La médecin et militante cubaine Daycee Zamora, résidente en Uruguay, a publié une vidéo sur Instagram dans laquelle elle confronte directement le Frente Amplio (FA) et exige qu'il cesse de parler au nom des Cubains et reconnaisse qu'il existe une dictature à Cuba.
"Je m'appelle Daisez Zamora et je suis cubaine. Je vis en Uruguay depuis quelques années et jusqu'à ce jour, je n'arrive pas à comprendre pourquoi la plupart des électeurs du Frente Amplio entretiennent cette romance idéologique et diabolique qu'ils ont avec la dictature cubaine", dit-elle au début de son message.
Zamora vise directement la position du parti au pouvoir, qui évite systématiquement le terme "dictature" pour parler du régime cubain et défend le principe de « l'autodétermination des peuples ».
« Quelle autodétermination avons-nous, nous les Cubains ? Parce que depuis 70 ans, les Cubains ne peuvent pas choisir quoi porter, quoi manger, quoi chausser, où sortir, avec qui se rassembler, où vivre », affirme-t-il avec conviction.
La jeune femme rejette que des politiciens et des personnalités publiques du FA occupent des espaces sur les radios et télévisions nationales pour nier la nature du régime cubain : "Cessez de plaider pour nous, cessez d'être les entreprises de notre parole que personne ne vous a demandées."
Sa description de la réalité de sa patrie ne laisse aucune place à l'ambiguïté : "À Cuba, il y a une dictature, une dictature qui est cruelle, inhumaine et sanglante, et qui a laissé les Cubains exilés, emprisonnés, souffrant de la faim et menant une vie extrêmement misérable depuis 70 ans."
Le vidéo arrive à peine quelques jours après que le parti gouvernant uruguayen ait pris la défense de Cuba et ait émis une déclaration formelle rejetant les propos du président Trump sur "prendre Cuba", les qualifiant de "menaces d'intervention militaire qui mettent en péril la paix du continent".
Le FA a également mené en mars une visite à La Havane, dirigée par son président Fernando Pereira, qui a amené une délégation d'environ 650 personnes provenant de 33 pays et a rencontré Miguel Díaz-Canel. Pereira a alors déclaré que la vie de nombreux militants de gauche a été "marquée par l'exemple de la révolution cubaine".

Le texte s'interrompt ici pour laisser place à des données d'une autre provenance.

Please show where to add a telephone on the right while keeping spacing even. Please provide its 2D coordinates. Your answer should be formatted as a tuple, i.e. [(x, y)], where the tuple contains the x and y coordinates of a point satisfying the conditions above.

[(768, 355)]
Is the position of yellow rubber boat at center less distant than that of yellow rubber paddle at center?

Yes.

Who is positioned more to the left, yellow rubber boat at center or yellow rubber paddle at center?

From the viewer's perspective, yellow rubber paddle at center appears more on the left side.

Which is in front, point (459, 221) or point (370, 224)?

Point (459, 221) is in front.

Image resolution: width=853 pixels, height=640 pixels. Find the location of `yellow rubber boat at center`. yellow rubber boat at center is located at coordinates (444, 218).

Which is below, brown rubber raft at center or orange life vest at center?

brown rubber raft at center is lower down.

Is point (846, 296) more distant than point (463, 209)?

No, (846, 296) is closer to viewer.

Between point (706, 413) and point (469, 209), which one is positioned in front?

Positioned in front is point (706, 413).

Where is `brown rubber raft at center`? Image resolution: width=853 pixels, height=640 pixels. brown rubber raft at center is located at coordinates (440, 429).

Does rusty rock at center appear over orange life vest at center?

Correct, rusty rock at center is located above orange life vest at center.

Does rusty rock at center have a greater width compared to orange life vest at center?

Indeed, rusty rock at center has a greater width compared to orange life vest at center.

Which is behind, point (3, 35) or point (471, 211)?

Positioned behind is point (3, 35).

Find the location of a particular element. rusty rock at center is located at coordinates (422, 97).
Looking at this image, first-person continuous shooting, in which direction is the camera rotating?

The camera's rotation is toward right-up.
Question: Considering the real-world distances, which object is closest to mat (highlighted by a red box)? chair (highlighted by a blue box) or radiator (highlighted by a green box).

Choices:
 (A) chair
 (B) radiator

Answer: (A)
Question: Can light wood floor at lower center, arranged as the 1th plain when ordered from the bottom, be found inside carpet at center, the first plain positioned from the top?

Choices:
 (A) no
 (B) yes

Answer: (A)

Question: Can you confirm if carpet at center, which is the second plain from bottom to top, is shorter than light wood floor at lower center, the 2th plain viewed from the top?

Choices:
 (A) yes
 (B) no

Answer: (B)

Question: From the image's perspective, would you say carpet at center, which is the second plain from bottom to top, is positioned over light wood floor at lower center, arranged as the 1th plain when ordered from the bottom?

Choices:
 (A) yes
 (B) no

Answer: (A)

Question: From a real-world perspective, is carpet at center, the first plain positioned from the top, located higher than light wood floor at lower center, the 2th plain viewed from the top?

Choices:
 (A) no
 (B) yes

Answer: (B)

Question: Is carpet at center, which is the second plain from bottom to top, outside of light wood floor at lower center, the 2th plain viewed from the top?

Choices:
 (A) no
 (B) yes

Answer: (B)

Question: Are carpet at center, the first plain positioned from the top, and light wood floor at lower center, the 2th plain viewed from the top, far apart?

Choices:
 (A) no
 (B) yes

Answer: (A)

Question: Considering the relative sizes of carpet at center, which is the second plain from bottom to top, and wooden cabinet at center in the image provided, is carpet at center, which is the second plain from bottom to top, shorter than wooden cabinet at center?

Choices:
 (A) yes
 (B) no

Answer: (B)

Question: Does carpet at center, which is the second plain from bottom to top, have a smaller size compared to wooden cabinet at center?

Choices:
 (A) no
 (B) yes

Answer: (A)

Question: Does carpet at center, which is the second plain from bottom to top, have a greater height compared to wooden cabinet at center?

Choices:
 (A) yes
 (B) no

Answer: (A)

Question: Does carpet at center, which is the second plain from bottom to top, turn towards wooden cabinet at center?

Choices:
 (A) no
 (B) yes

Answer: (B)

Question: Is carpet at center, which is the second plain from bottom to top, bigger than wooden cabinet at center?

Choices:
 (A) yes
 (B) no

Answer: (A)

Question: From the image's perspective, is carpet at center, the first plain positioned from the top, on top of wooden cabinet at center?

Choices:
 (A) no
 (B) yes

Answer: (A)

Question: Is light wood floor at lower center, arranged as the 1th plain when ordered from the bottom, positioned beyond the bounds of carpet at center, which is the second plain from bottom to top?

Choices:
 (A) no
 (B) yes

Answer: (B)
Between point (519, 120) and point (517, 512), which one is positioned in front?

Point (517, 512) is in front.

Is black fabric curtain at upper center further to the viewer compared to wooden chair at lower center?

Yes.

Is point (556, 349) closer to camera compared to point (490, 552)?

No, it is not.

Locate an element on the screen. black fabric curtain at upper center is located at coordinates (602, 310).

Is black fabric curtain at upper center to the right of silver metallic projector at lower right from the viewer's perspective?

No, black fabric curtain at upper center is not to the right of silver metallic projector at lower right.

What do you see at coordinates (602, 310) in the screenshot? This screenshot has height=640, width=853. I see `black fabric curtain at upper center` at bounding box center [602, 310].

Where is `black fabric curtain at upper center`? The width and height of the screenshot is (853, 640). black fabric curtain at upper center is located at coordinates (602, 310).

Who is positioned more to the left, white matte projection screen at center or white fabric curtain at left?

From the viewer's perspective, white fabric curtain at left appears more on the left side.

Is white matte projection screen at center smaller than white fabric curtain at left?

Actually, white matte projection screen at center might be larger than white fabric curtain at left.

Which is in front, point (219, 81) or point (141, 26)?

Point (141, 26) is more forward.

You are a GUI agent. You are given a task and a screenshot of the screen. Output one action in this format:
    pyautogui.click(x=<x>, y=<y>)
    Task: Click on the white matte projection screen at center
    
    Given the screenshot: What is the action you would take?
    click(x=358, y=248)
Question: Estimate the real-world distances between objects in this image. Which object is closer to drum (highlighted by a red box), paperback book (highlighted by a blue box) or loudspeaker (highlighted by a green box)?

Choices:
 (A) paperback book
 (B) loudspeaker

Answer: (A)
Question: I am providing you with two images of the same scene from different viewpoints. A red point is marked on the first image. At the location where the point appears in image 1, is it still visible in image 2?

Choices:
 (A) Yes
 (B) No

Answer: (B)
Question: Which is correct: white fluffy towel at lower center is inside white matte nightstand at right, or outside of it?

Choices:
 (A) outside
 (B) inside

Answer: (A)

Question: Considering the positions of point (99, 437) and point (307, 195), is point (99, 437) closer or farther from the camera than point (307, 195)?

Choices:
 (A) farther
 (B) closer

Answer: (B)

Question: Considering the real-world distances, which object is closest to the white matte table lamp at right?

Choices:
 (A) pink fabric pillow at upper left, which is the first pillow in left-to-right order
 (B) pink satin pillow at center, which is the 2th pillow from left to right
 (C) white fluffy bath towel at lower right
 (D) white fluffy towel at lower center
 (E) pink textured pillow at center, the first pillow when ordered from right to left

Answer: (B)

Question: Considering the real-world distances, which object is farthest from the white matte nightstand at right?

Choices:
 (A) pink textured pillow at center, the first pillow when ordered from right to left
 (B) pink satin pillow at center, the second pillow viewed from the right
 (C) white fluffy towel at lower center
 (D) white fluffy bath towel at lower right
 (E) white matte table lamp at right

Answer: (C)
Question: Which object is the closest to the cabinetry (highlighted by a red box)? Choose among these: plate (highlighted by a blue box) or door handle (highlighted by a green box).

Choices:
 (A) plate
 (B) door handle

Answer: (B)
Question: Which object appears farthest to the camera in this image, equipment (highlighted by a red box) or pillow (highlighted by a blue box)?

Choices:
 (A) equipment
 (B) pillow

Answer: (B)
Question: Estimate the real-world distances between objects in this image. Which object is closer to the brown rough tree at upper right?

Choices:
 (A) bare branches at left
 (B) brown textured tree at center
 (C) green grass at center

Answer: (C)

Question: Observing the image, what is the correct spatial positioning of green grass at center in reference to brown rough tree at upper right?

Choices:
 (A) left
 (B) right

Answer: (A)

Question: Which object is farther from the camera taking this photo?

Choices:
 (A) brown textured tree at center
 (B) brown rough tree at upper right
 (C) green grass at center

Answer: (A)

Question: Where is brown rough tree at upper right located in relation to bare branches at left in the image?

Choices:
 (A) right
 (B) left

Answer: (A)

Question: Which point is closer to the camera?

Zamora n'est pas une voix nouvelle dans ce débat.
En avril 2025, la doctores cubains avait déjà révélé les abus des missions médicales, dénonçant que le régime retient plus de 80 % du salaire des médecins, leur confisque le passeport et les condamne à huit ans d'interdiction d'entrée à Cuba s'ils décident de ne pas revenir après la mission.
Il est membre de Cubanos Libres en Uruguay, une organisation civile d'exilés cubains à Montevideo dédiée à la défense des droits de l'homme sur l'île.
Sa voix s'ajoute à celle de Leydis Aguilera, première députée d'origine cubaine au Parlement uruguayen, du Parti national, qui en mars a qualifié la visite du FA à Cuba de "tourisme de dictature" et a déclaré : "Cuba n'est pas le gouvernement ; Cuba, c'est son peuple, et le peuple souffre."
Le gouvernement précédent de Luis Lacalle Pou a également bloqué l'invitation de Cuba à la cérémonie d'investiture d'Orsi et a qualifié ouvertement le régime de dictature.
Zamora a clôturé son message par une phrase qui résume le ras-le-bol de la communauté cubaine exilée face à la position du FA : "Laissez-nous raconter notre histoire et occupez-vous de l'Uruguay, il y a beaucoup à résoudre."